Thandeka Amanda Ndlovu, Senior Health Reporter
LOSING his friend to suicide and struggling with an undiagnosed mental health disorder for some time was reason enough to start Abangane, a mental health support group in Bulawayo which seeks to provide a safe space for those going through challenges.
Mr Zibusiso Munandi (19) a Form 5 pupil from Bulawayo who is also a mental health champion says founding this platform has helped him deal with his own personal issues that he was not aware of.
Founded in June this year, Abangane which means friends also managed to conduct a five-day suicide awareness campaign to curb the incidents which have been on the increase in Bulawayo and countrywide.
The issue of having suicidal thoughts which can plague anyone regardless of social status, gender or age comes into sharp focus every September as the whole month is Suicide Prevention Month.
“Losing a friend through suicide at school the way her death was discriminate and the stigma made me realise that there is a need for mental health to be added in our curriculum because many still think it’s not as important. The stigma that people with mental challenges face in our society is rife and that is when I realised, I could create a safe platform for us to talk about these things and help me deal with my loss and an undiagnosed disorder which I was battling with,” said Mr Munandi.
“Young people need to fully express themselves on the issues affecting them such as unemployment; lack of access to proper recreation access; drugs and substance abuse; unhealthy family dynamics which we believe affect an individual’s mental health drastically.”

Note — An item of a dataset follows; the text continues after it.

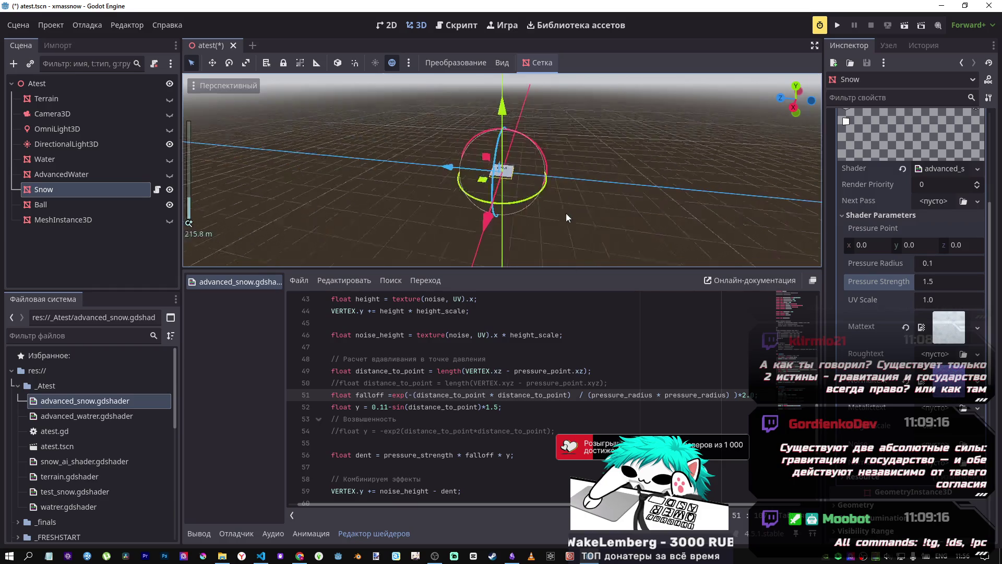
scroll(524, 188, "up", 10)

Mr Munandi said Covid-19 has left many members of the public, especially the youth, with social problems which in turn lead to depression.
“We strive to empower survivors and victims of mental health disorders along with their family members to lead healthier lives. On account of the silence and general ignorance towards the issue of mental health within the country, the programme helps make mental health services more accessible to the youth through vital information that has proved to be scarce in the Zimbabwean culture climate.”
Abangane was formed after Mr Munandi conducted an awareness programme in Mpopoma in May at Inyathi Youth Centre where he discovered that more than 300 youths were in need of counselling services.
He then sought help from other mental health organisations who helped him set up Abangane whose aim is to address depression, suicide, anxiety and disability issues in communities.
“As a vibrant youth of Mpopoma who has seen a great rise of stigma and discrimination on mental health, lack of public understanding and knowledge about mental health disorders, I realised that there were no services and programmes pertaining to mental health that are there to address aspiring youths emotional and behavioural problems,” he said.
“The prevalence rate of suicide in Zimbabwe as of now stands at 23,5 percent in females and 23,8 percent in males. It is mainly caused by loneliness and idleness since many people have lost their jobs due to Covid-19, children are spending much of their time at home than at school as a result they find themselves indulging in dangerous social activities,” he said.
Mr Munandi said in communities, there is a need for education awareness campaigns through meetings at community halls as well as education awareness through church gatherings.
“Develop unity among each other by being your brother or sister’s keeper,” added Mr Munandi.
Concerning suicide awareness month which is September, Mr Munandi said much should be done on what causes suicide so that members of the public are empowered.
“During our suicide awareness campaign, we discussed men and mental health, suicide and depression, toxic relationship and every social issue affecting which often leads to suicide.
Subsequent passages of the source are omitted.